Obama Bush Tax Cuts Policy for the Middle Class May Backfire

Impact

President Barack Obama will try to shift attention away from job numbers and on to “tax fairness,” as he continues to highlight the importance of “strengthening the middle class” as his economic policy platform.

After a dismal and sobering June jobs report (dismal for the president and sobering for millions of voters who could start considering an alternative this fall), Obama will try to focus on taxes instead of unemployment, and the president will lay out this plan in an address from the White House East Room on Monday, reports the Wall Street Journal.

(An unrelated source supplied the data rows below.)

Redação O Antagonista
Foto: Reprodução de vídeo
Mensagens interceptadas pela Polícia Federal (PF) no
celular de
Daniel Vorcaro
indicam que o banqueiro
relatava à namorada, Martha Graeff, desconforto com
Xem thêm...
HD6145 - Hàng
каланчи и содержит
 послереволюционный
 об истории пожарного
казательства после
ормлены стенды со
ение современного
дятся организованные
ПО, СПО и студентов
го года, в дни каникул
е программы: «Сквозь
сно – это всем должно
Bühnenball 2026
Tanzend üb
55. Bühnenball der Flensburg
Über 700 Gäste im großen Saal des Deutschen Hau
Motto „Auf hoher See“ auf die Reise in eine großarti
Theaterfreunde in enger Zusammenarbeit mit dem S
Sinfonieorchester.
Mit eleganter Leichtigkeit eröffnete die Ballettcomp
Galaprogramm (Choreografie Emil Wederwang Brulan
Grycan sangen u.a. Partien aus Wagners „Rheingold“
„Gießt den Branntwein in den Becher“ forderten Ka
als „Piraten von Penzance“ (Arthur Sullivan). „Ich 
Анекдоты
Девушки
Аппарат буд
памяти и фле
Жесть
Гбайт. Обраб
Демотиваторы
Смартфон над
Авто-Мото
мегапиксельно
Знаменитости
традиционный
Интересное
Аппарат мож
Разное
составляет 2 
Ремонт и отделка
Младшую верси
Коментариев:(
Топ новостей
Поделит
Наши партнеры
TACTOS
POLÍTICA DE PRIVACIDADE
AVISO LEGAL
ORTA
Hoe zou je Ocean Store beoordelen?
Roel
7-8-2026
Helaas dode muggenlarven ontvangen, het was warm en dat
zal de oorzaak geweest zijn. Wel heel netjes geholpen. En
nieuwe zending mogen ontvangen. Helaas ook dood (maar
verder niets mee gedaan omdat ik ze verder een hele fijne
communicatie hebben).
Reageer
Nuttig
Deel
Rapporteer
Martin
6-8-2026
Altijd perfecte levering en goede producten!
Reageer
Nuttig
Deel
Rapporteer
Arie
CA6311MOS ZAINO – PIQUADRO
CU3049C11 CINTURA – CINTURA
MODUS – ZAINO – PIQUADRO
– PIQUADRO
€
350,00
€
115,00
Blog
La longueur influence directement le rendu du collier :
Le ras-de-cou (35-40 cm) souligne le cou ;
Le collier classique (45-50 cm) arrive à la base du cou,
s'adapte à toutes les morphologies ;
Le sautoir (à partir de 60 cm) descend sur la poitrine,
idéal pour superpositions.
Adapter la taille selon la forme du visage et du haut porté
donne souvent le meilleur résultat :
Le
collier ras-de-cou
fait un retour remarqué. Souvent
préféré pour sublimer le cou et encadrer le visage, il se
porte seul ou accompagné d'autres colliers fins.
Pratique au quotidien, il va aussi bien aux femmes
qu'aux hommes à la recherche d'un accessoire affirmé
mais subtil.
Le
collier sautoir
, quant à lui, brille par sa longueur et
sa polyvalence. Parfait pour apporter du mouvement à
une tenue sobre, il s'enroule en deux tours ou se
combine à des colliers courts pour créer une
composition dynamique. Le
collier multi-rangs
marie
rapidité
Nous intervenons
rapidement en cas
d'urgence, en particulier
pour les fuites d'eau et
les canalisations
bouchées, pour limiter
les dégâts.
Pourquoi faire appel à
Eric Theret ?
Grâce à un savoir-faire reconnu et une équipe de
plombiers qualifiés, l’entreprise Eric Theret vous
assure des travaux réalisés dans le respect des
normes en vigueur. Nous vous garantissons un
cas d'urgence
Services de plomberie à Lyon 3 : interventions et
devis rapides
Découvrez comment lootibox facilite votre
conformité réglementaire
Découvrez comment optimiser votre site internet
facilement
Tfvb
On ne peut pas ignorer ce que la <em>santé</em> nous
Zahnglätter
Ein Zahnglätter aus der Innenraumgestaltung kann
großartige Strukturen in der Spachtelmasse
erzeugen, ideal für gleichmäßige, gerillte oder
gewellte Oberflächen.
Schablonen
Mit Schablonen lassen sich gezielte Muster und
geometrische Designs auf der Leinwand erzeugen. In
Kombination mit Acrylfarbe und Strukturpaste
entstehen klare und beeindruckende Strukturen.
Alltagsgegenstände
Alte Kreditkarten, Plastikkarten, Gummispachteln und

The policy, which will be hammered home in a series of campaign events this summer, will highlight Obama’s previous support for permanently extending the Bush Tax cuts for people who earn less than $250,000 a year. The address would be the first time, though, that the president asks specifically for a one year extension of the Bush Tax Cuts for people from this particular group. The Bush Tax cuts are set to expire at the end of the year.

One of Obama’s advisers, former White House Press Secretary Robert Gibbs, said the extension of the Bush Tax cuts for families that make less than $250,000 a year would have “a decent impact on the economy.” 

However, this argument is likely to find opposition, especially as a 2012 extension of all of the Bush Tax cuts – signed off by President Obama – didn’t have a major impact on the economy. In addition, Republicans will argue that letting the Bush Tax Cuts expire for earners over the $250,000 a year treshold will negatively affect job creation; thus, and the proposal has little hope of passing in Congress. Will Obama agree to extend all of the Bush Tax Cuts again this year, or will he let them expire for all brackets – risking being labeled a tax and spending liberal by his opponents?

Either way, Obama will use his new argument to capaign the rest of the summer and try to fire up the Democratic base with an income inequality argument that has been the ceneterpiece of his reelection campaign since his December 2011 Osawatomie, Kansas, speech

The strategy, however, runs the risk of alienating centrist voters who are growing increasingly annoyed by the campaign’s class rhetoric.